Today, reverse mentoring is happening in health care organizations across the country, albeit in a less organized way than presented at GE. (Also, it's usually not referred to as "reverse mentoring.") Younger doctors who grew up using technology are stepping up to help the older generation adapt to information technology, social media and smartphones.
Andrew Ritcheson, PhD, is a senior program manager and consulting psychologist for Dynamic Research Corp., a business consulting group that has provided support to both the Defense Dept. and the Dept of Veterans Affairs in implementing a range of health care initiatives. He said that although many physicians are open to receiving help from younger colleagues, there is a fine line between helping and insulting. There are ways to keep everyone's focus on a goal of improved care, rather than worrying about if someone crossed that line, Ritcheson said. Everyone must know they can reach that goal as a team, with each member contributing his or her own strengths and acknowledging that each has something to learn from the other. (See correction)
Shirley Engelmeier is CEO of InclusionINC, a workplace diversity consulting and training firm in Minneapolis.
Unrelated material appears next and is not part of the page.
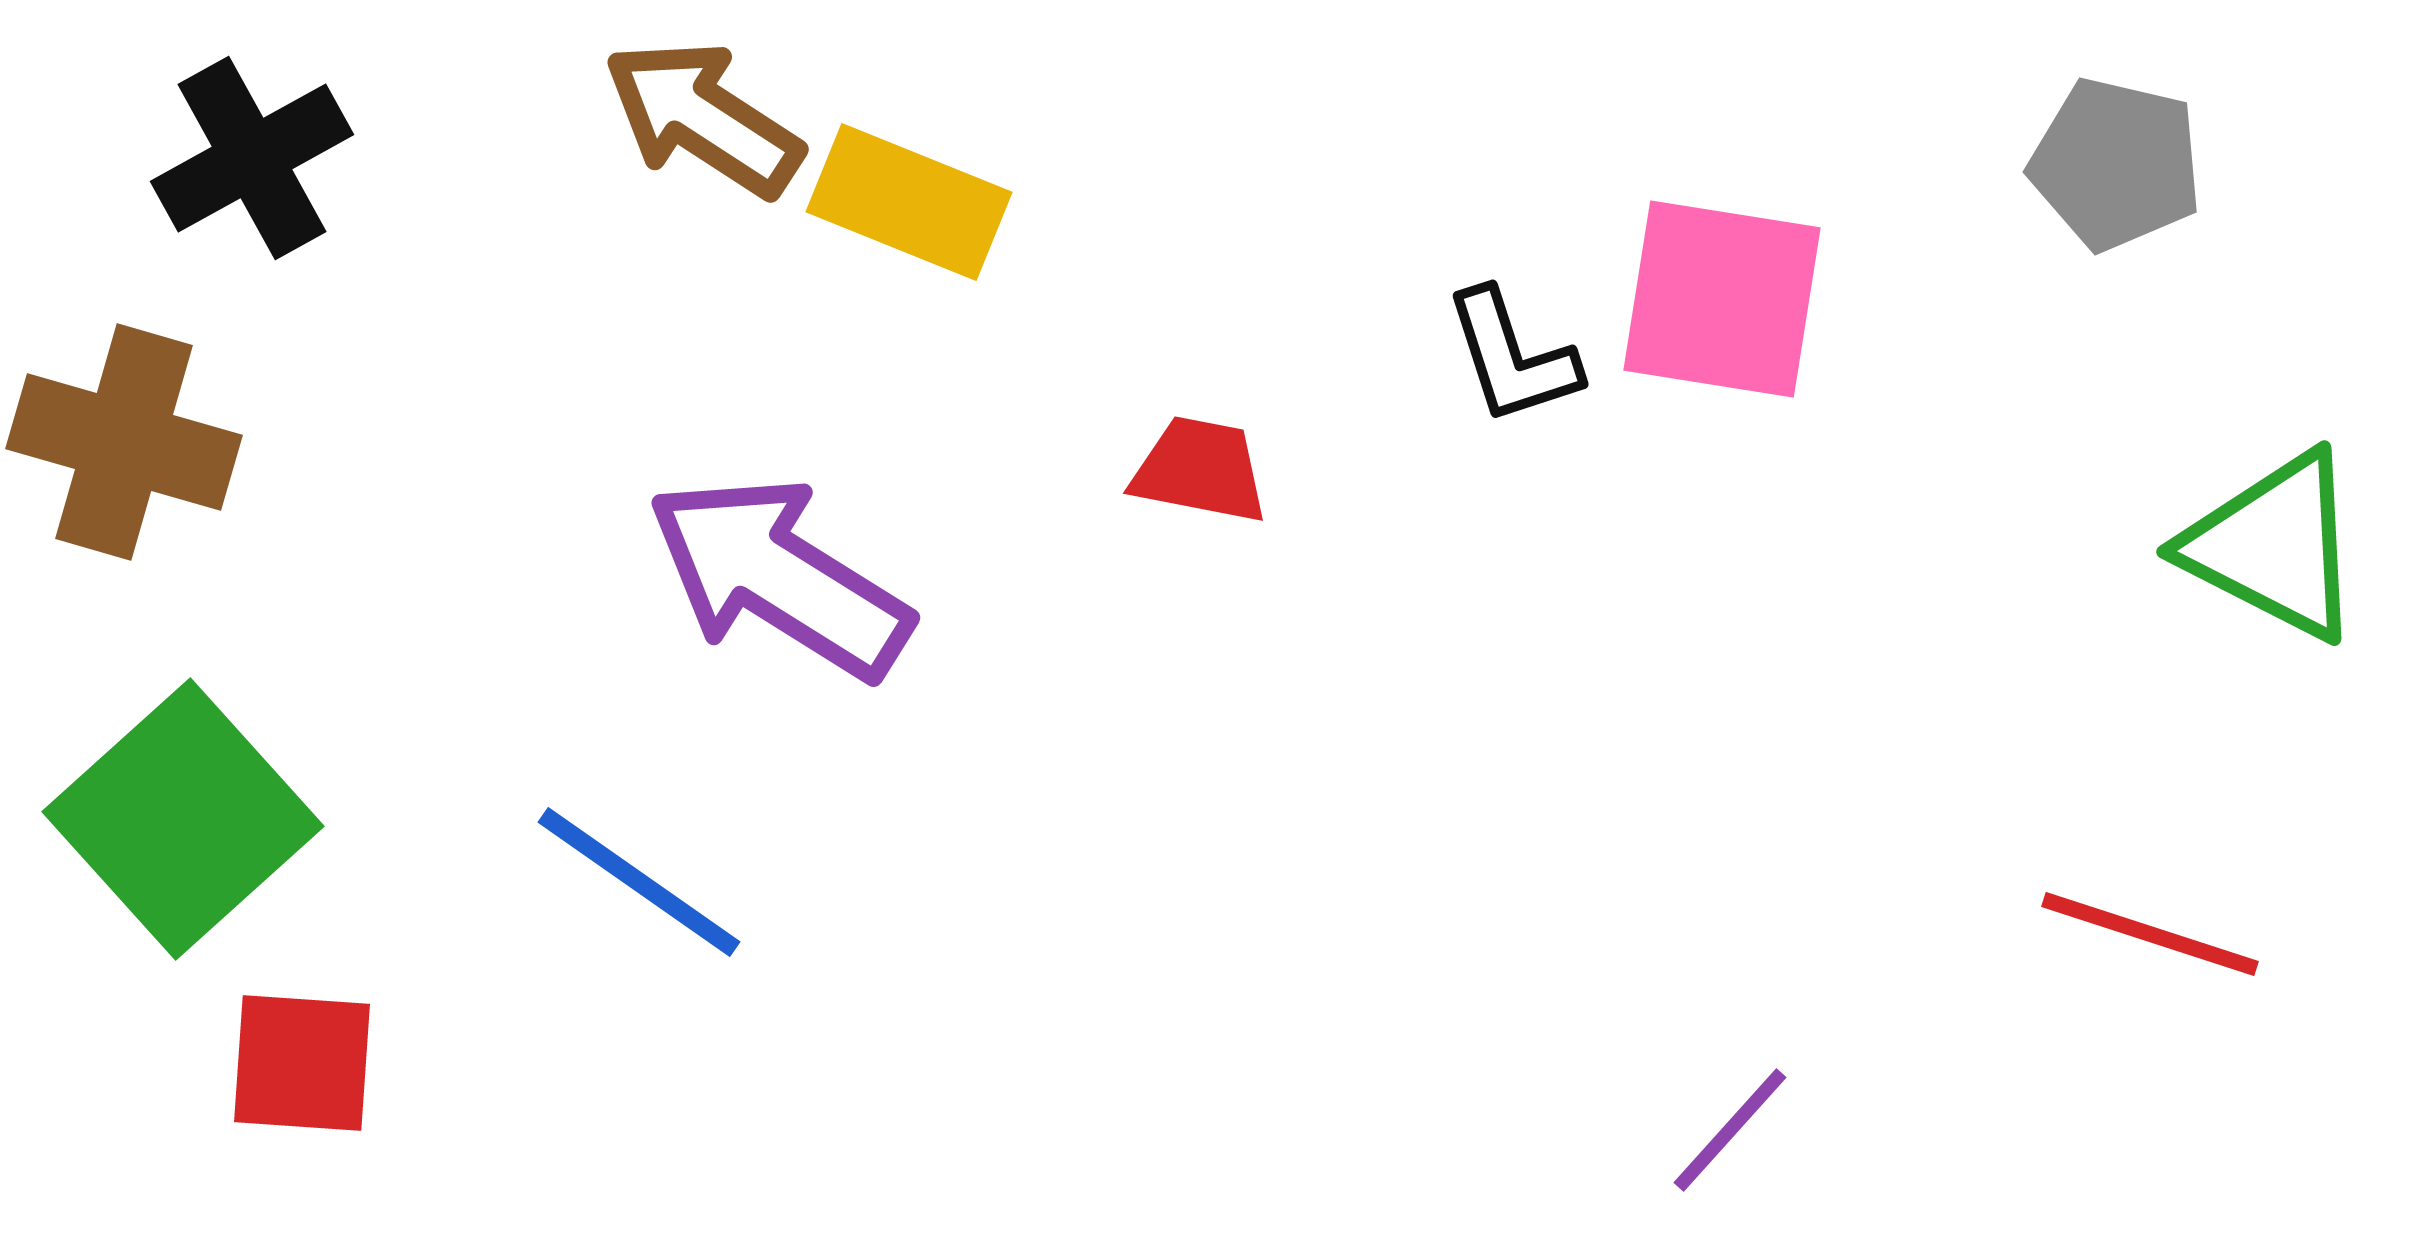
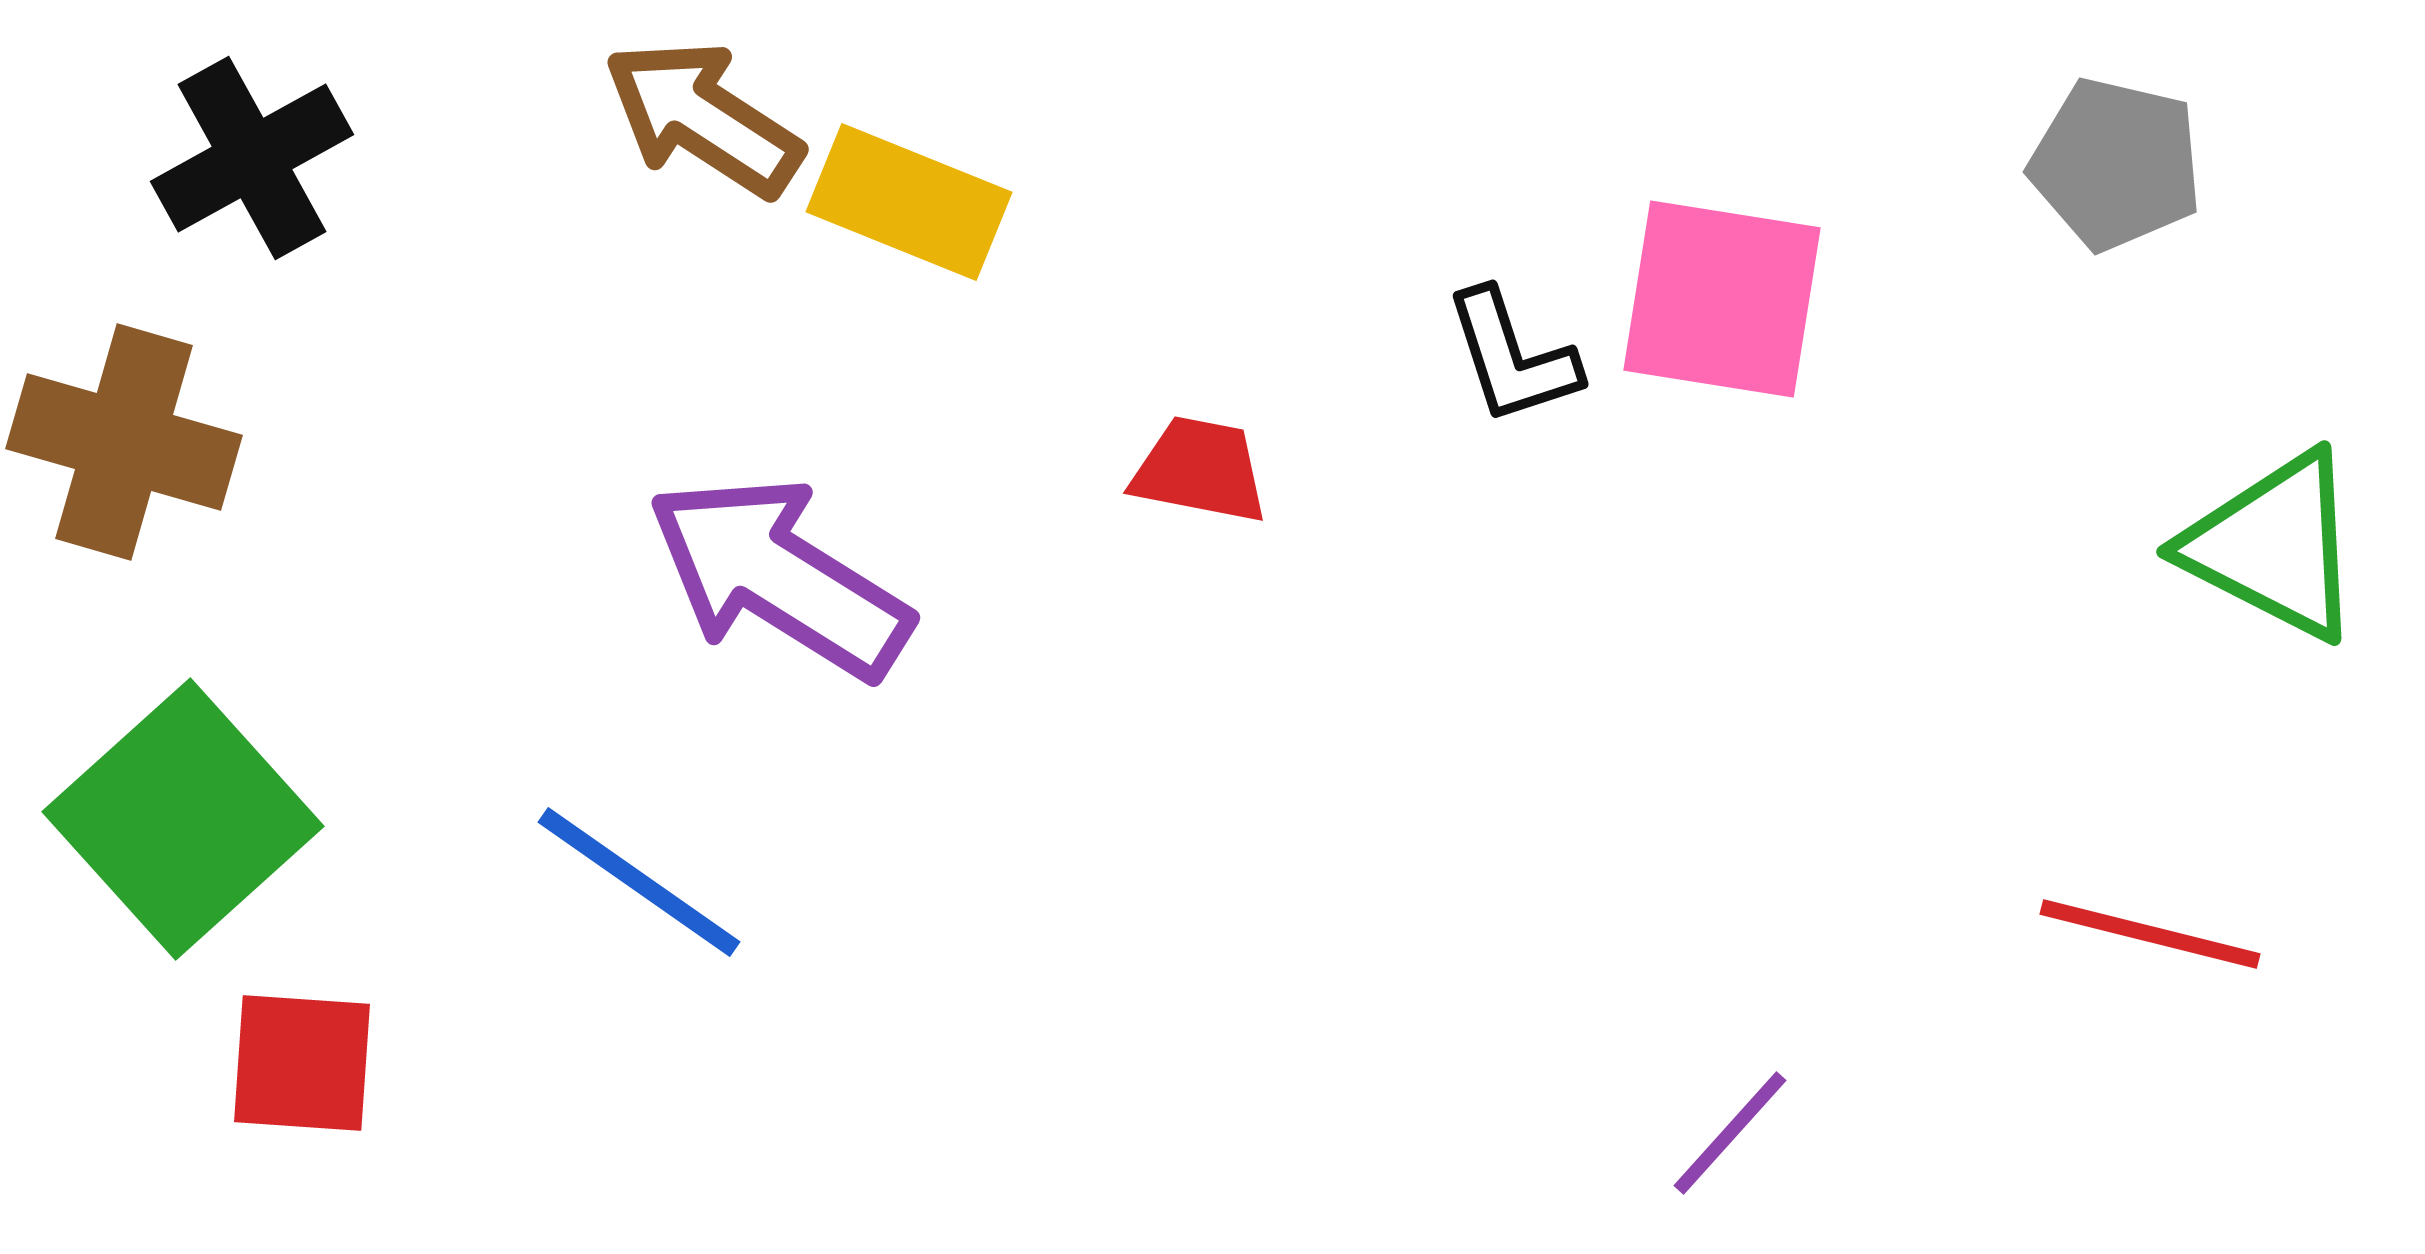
red line: rotated 4 degrees counterclockwise
purple line: moved 3 px down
Although she recommends a more formal approach to reverse mentoring that includes discussion groups and regular feedback sessions, she said younger doctors should assess if the practice has an environment conducive to reverse mentoring. Everyone in the practice must be willing and open to hearing new ideas, she said, regardless of how those ideas are presented.
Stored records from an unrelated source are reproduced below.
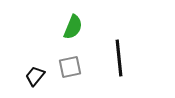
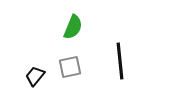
black line: moved 1 px right, 3 px down
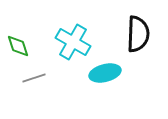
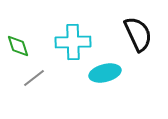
black semicircle: rotated 27 degrees counterclockwise
cyan cross: rotated 32 degrees counterclockwise
gray line: rotated 20 degrees counterclockwise
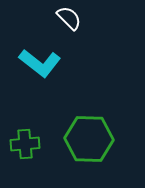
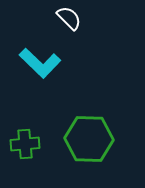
cyan L-shape: rotated 6 degrees clockwise
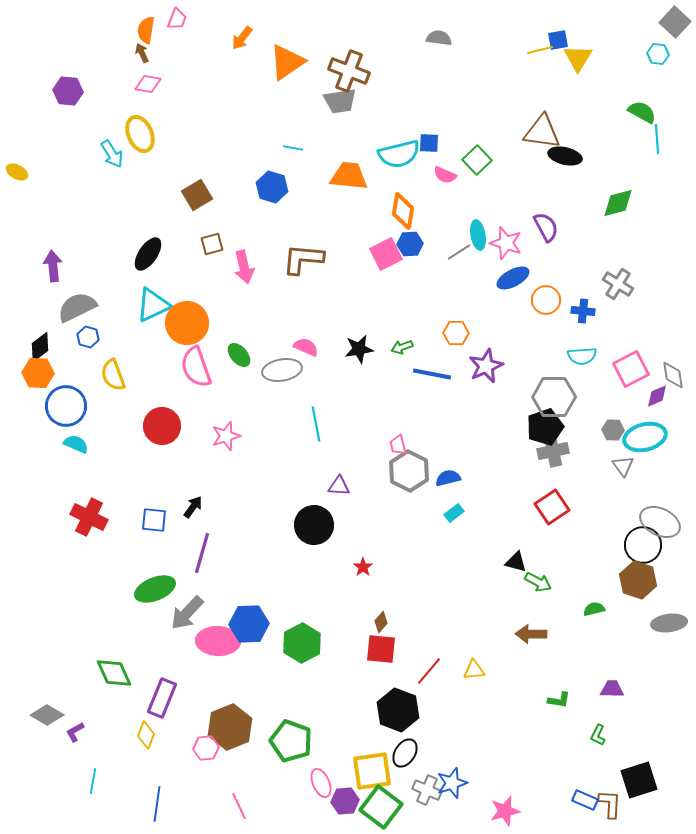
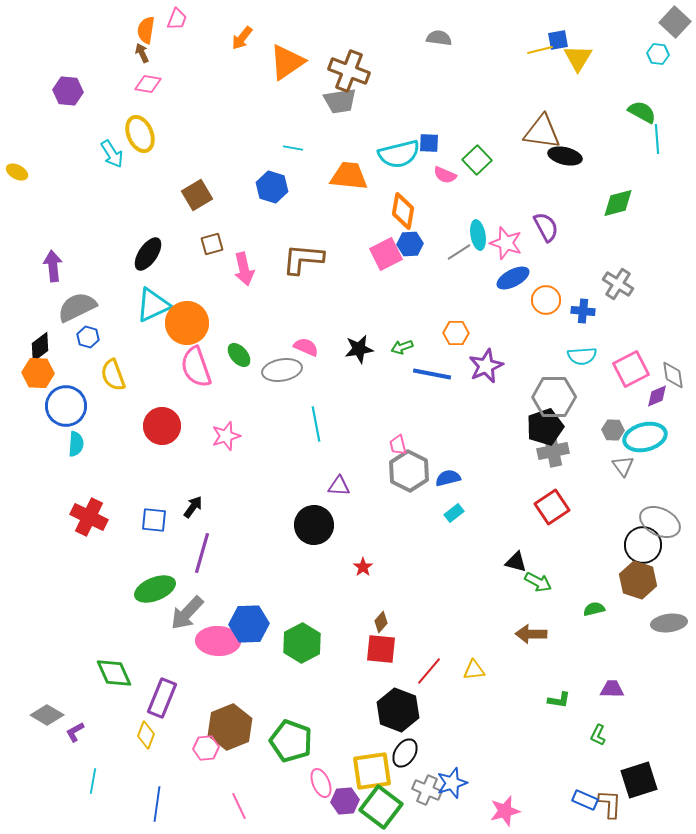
pink arrow at (244, 267): moved 2 px down
cyan semicircle at (76, 444): rotated 70 degrees clockwise
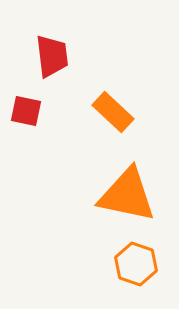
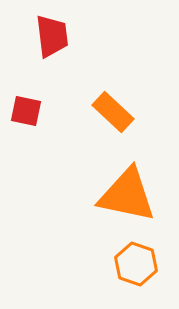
red trapezoid: moved 20 px up
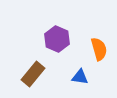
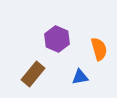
blue triangle: rotated 18 degrees counterclockwise
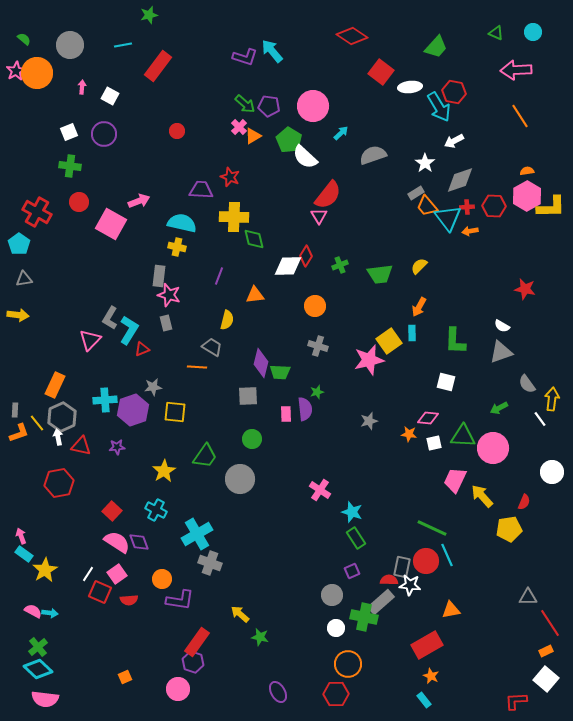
Assuming that the environment is ripe, there are suggestions for making reverse mentoring a positive experience for everyone:
Understand the reasons for resistance to technology. Though a physician's reasons for not embracing a new technology may seem eccentric or old-fashioned to a younger physician, Ritcheson said, those physicians sometimes have good reasons. The mentor should accept those reasons and tailor his or her approach to that person and his or her beliefs. For example, the issue might not be that a physician is rejecting a technology, but that it hasn't become as automatic as it has to a younger doctor, said Philip Bonanni, MD, associate chair of the Dept. of Medicine at Unity Hospital in Rochester, N.Y.
To younger doctors, using technology is second nature, much like practicing medicine is to physicians who have been treating patients for several decades. Things become automatic because you've been doing it so long, said Dr. Bonanni, who has been practicing medicine since 1965. Though physicians may understand technology and even embrace it, using it has not yet become automatic. But the older doctors will get to that point. It just takes time, and the younger generation can help in that process, he said.
Communicate in terms physicians understand. If the mentor talks in terms that describe the technology as a tool that will make their lives better, as opposed to IT-speak about bandwidth and megabytes, the message will come across more clearly, experts said. Older doctors will get to the point of accepting the technology if it helps them, Dr. Bonanni said
Approach mentoring in the right context. Maria Hernandez, western region director for InclusionINC, said there's a right time and place for everything. For example, telling someone there's a better way to do something in front of a patient would be a wrong time and place. Hernandez said those assuming the mentor role should know how to choose their battles. Although someone else's way may be less than optimal, it may work for them and there may be more pressing things they need to know.
Don't put your foot in your mouth. Hernandez said friendly suggestions, tips and reminders should be given in a way that promotes dialogue, as opposed to one person telling the other what to do. Instead of saying, "You should do it this way," the suggestion can be made in the form of a question: "What would happen if we tried this?" It's the "spirit of inquiry rather than the spirit of advocacy for something you are trying to do," she said.
Have mutual respect and good listening skills. Dr. Jones says she tries to come across as helpful when she makes friendly suggestions to certain colleagues. But, she said, mutual respect helps prevent hurt feelings.
"I'm obviously pulling on his coattails all the time, ... asking questions about medicine, so it's nice to also offer my advice in the area of technology," she said. "It's a give-and-take relationship."
Dr. Bonanni said younger doctors always have helped out older doctors, and vice versa. "To teach is to learn, and to learn is to teach," he said.
"We're delivering care as a team," he said. "So being a mentor doesn't necessarily mean you are the senior person. It means that you are willing to provide what you've learned, what you know and what your experience and background provides you with, while others give you the same thing."